手形売却損という科目その3

 従来、手形を割り引いた場合の割引料については、「支払割引料」あるいは「支払利息割引料」の科目で処理してきました。 財務諸表規則においても「支払利息及び割引料」になっています。1999年1月22日に企業会計審議会が定めた「金融商品に係る会計基準」によって、割引手形の性格を売却によって譲渡・消滅した手形と考えることになった後は割引料ではなく「手形売却損」になっています。

従来の会計処理では、割引料として期間按分を行うケースもありましたが、新会計基準では売却損として扱われますので、一時の損失となり、期間按分は行わないことになります。税法では、法人税基本通達2-1-44により、一時に損金に算入することを明らかにしています。

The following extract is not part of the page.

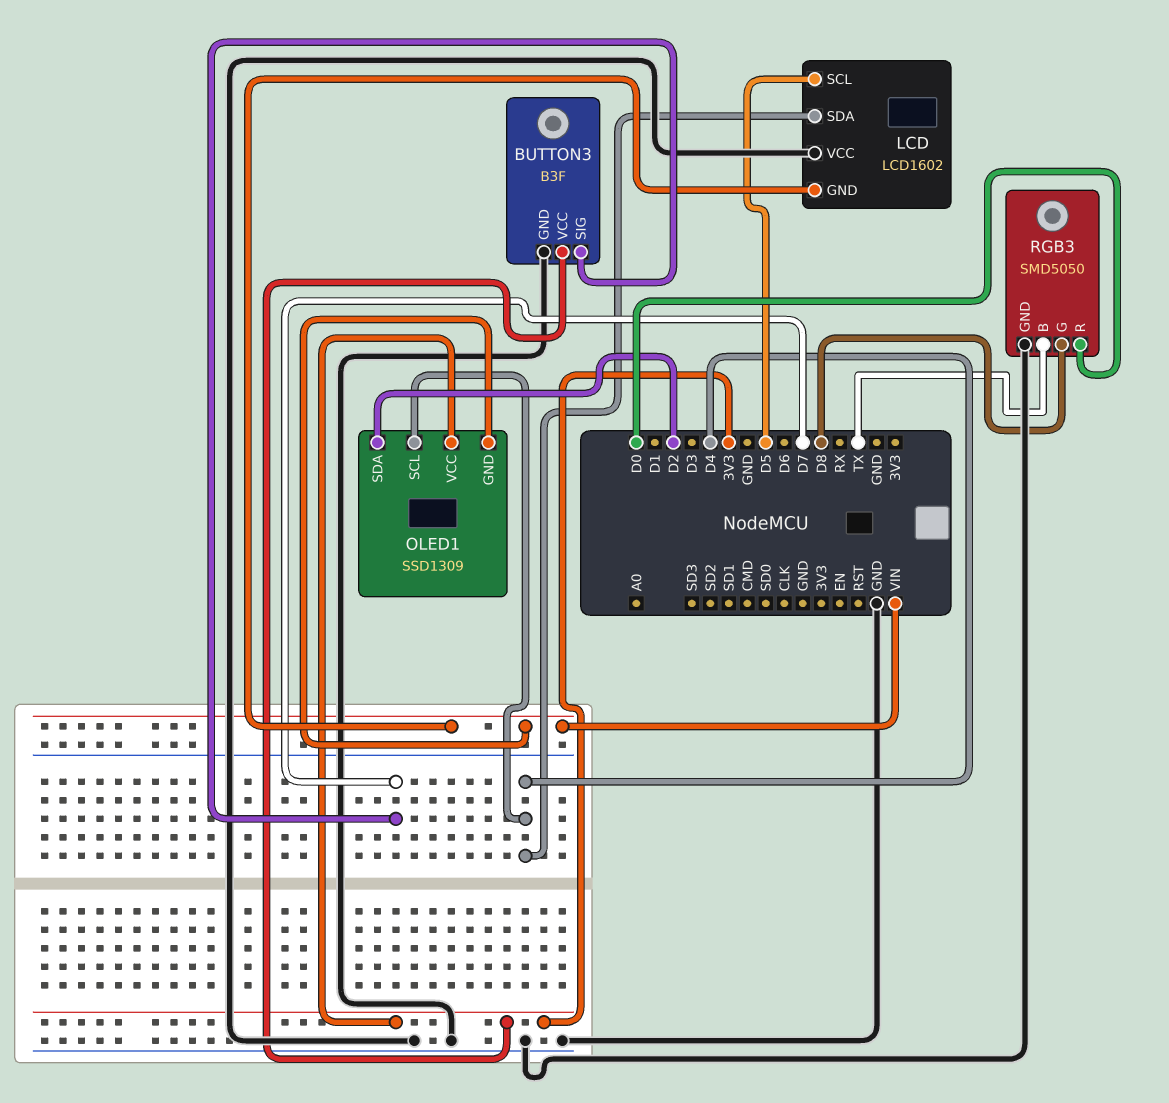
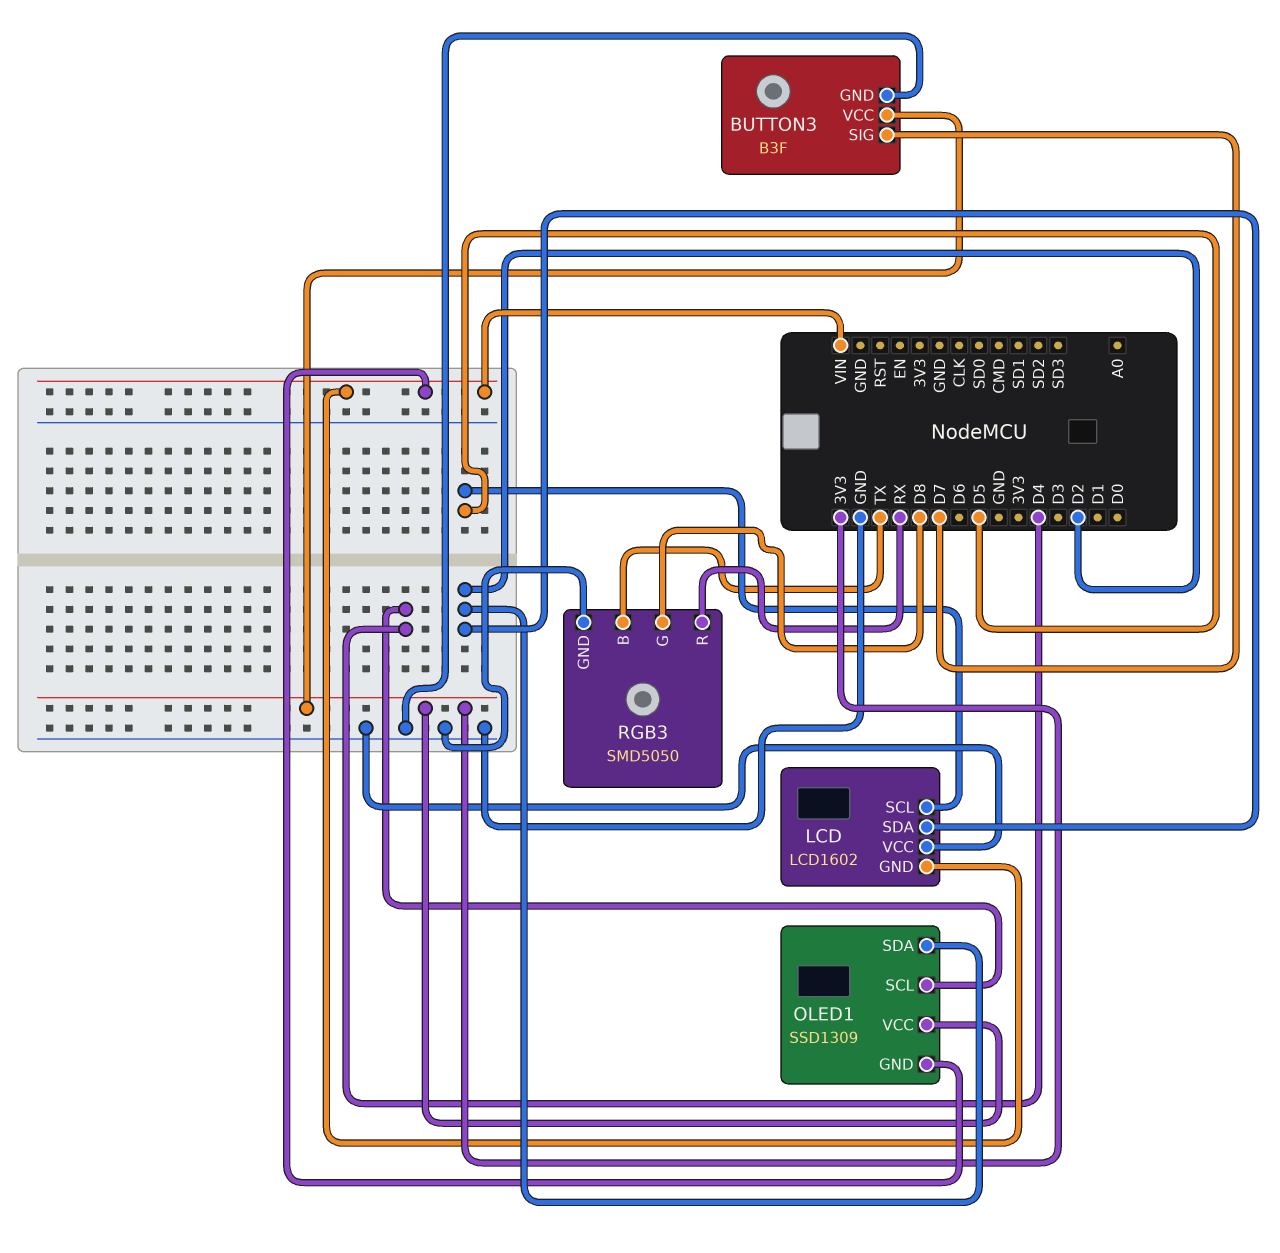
LCD pin SDA: D4 -> D2
RGB3 pin R: D0 -> RX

法人税基本通達2-1-44(金融資産の消滅を認識する権利支配移転の範囲)
法人が金融資産(金融商品である資産をいう。以下この章において同じ。)の売却等の契約をした場合において、当該契約により当該金融資産に係る権利の支配が他の者に移転したときは、当該金融資産の売却等による消滅を認識するのであるから、原則として、次に掲げる要件のすべてを満たしているときは、当該売却等に伴い収受する金銭等の額又は当該売却等の直前の当該金融資産の帳簿価額は、当該事業年度の益金の額又は損金の額に算入する。(平12年課法2−7「二」より追加)

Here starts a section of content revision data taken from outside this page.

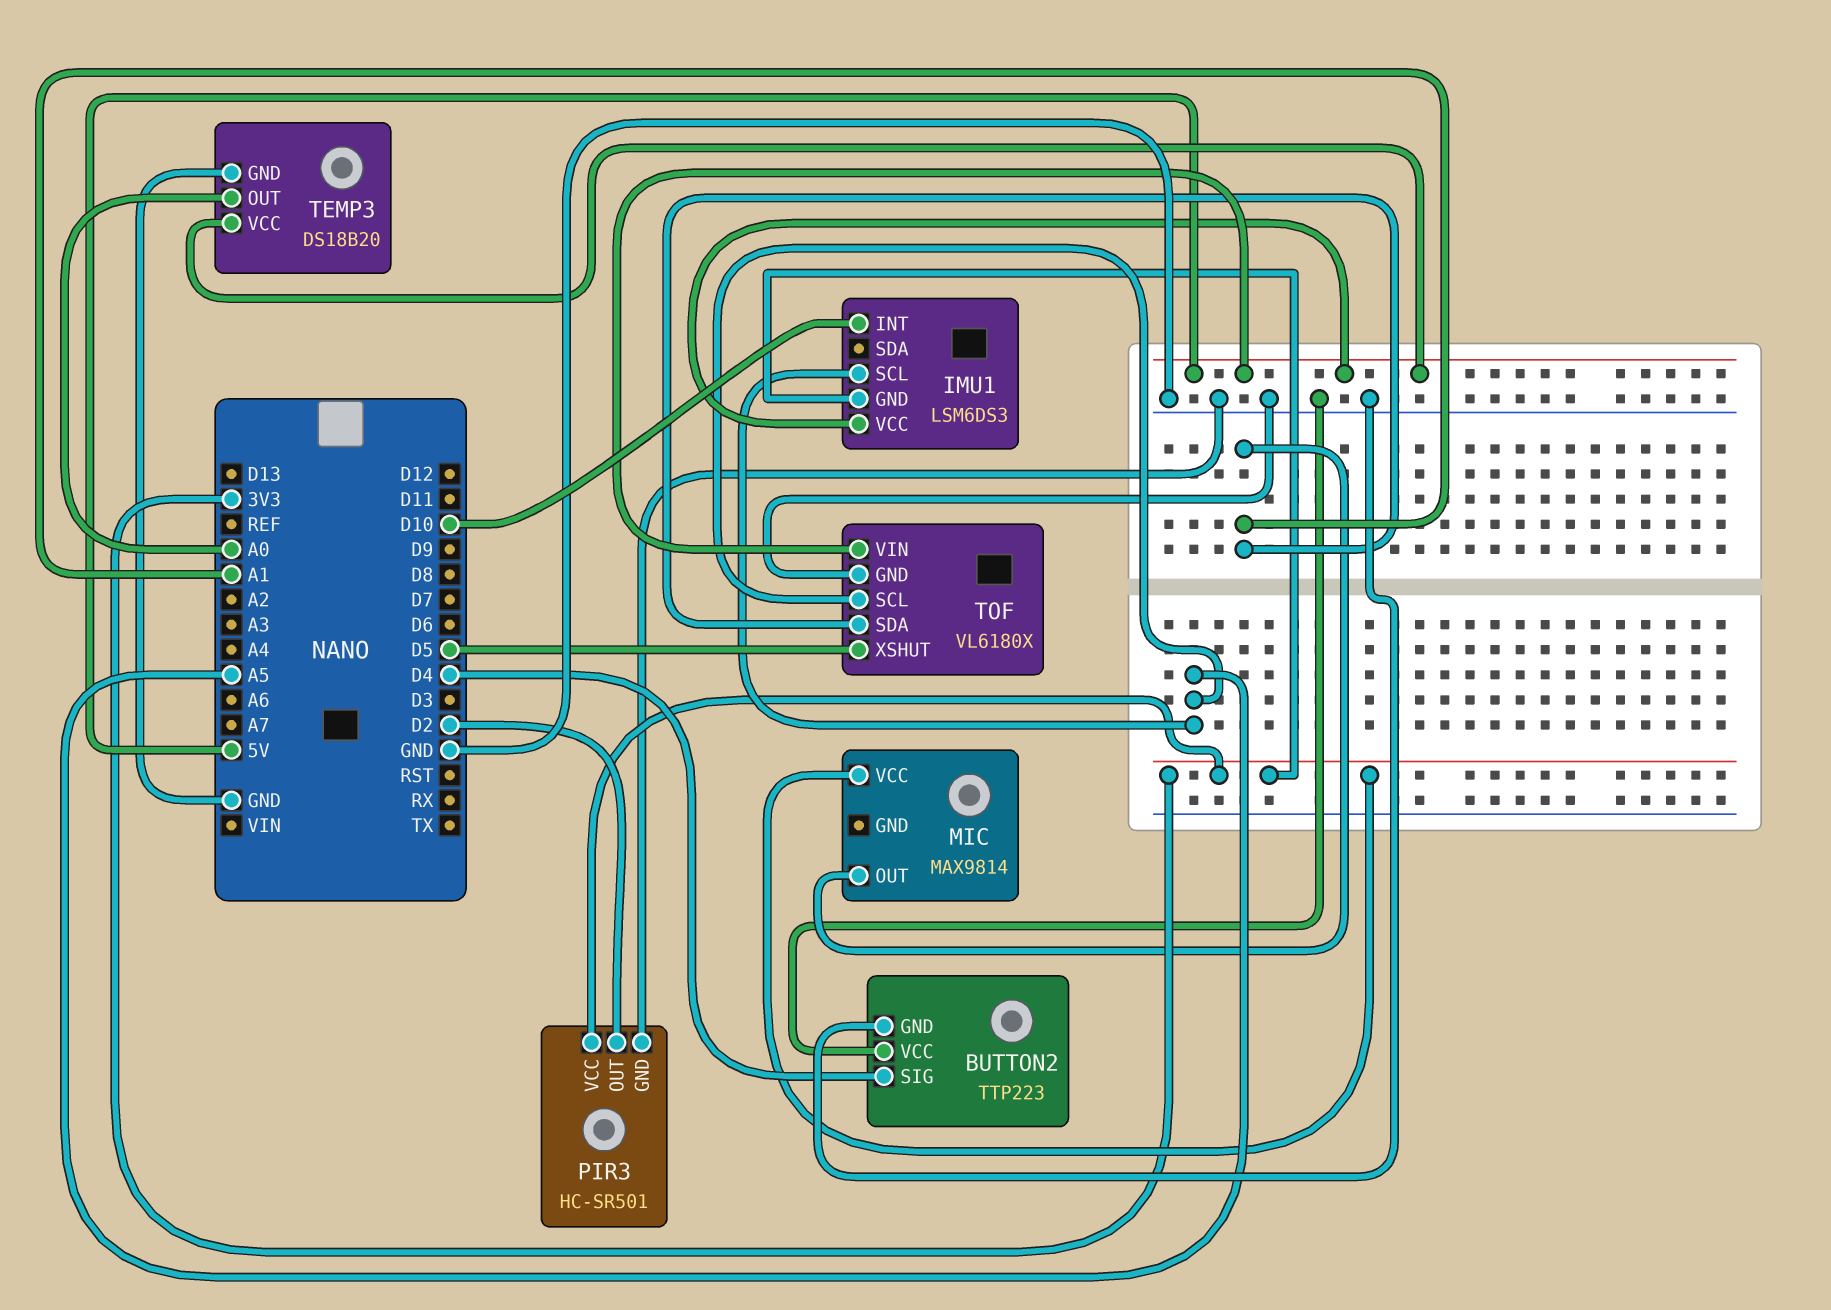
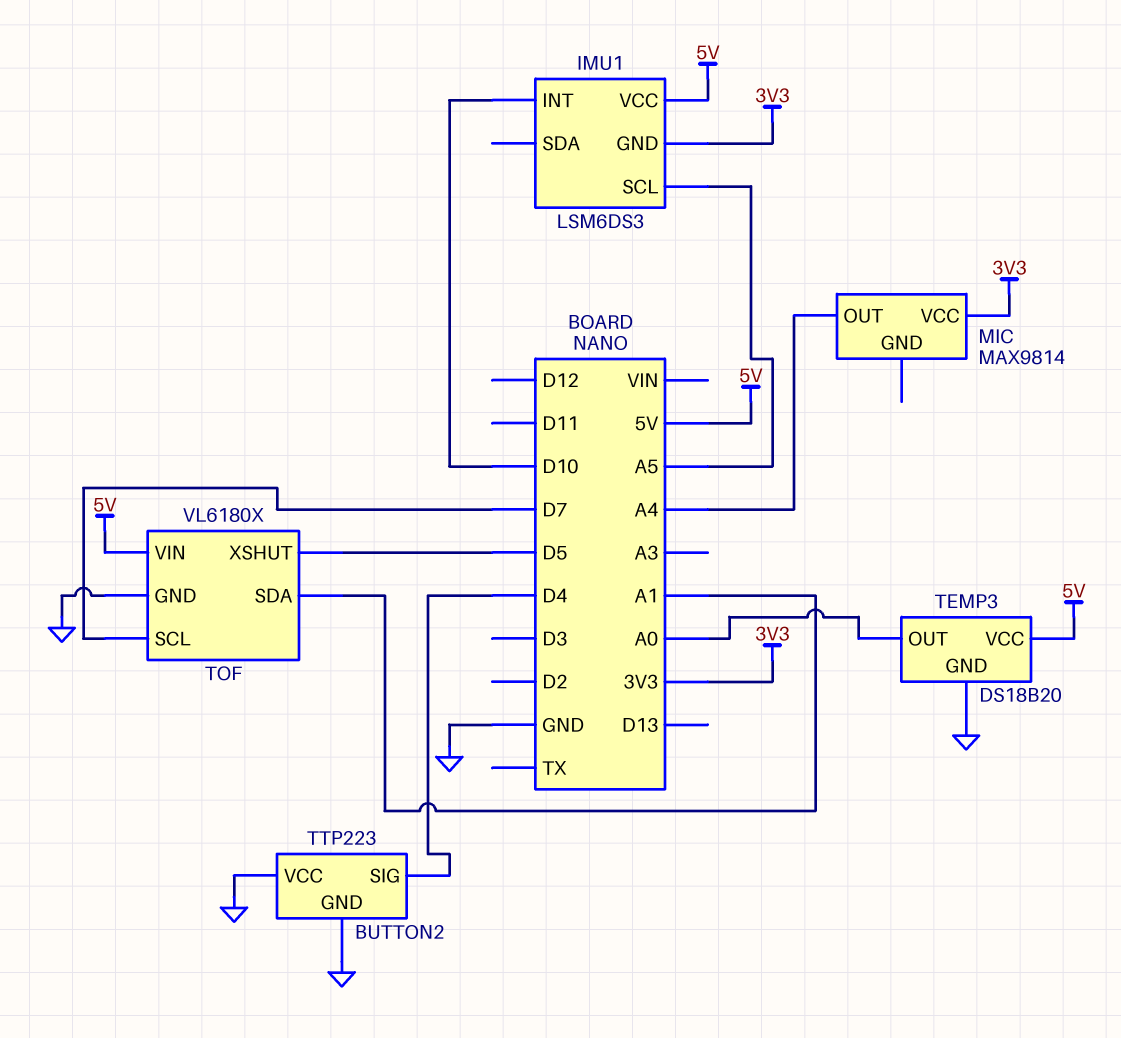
MIC pin OUT: A1 -> A4
PIR3: HC-SR501 -> none
PIR3 pin GND: GND -> none
PIR3 pin OUT: D2 -> none
PIR3 pin VCC: 3V3 -> none
TOF pin SCL: A5 -> D7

(1)売却等を受けた者は、次のような要件が満たされていること等により、当該金融資産に係る権利を実質的な制約なしに行使できること。
(イ)売却等をした者(以下2−1−44において「譲渡人」という。)は、契約又は自己の自由な意思により当該売却等を取り消すことができないこと。
(ロ)譲渡人に倒産等の事態が生じた場合であっても譲渡人やその債権者(管財人を含む。)が売却等をした当該金融資産を取り戻す権利を有していない等、売却等がされた金融資産が譲渡人の倒産等のリスクから確実に引き離されていること。
(2)譲渡人は、売却等をした金融資産を当該金融資産の満期日前に買い戻す権利及び義務を実質的に有していないこと。
(注) 新たに二次的な権利又は義務が発生する場合には、2−1−46《金融資産等の消滅時に発生する資産及び負債の取扱い》の適用があることに留意する。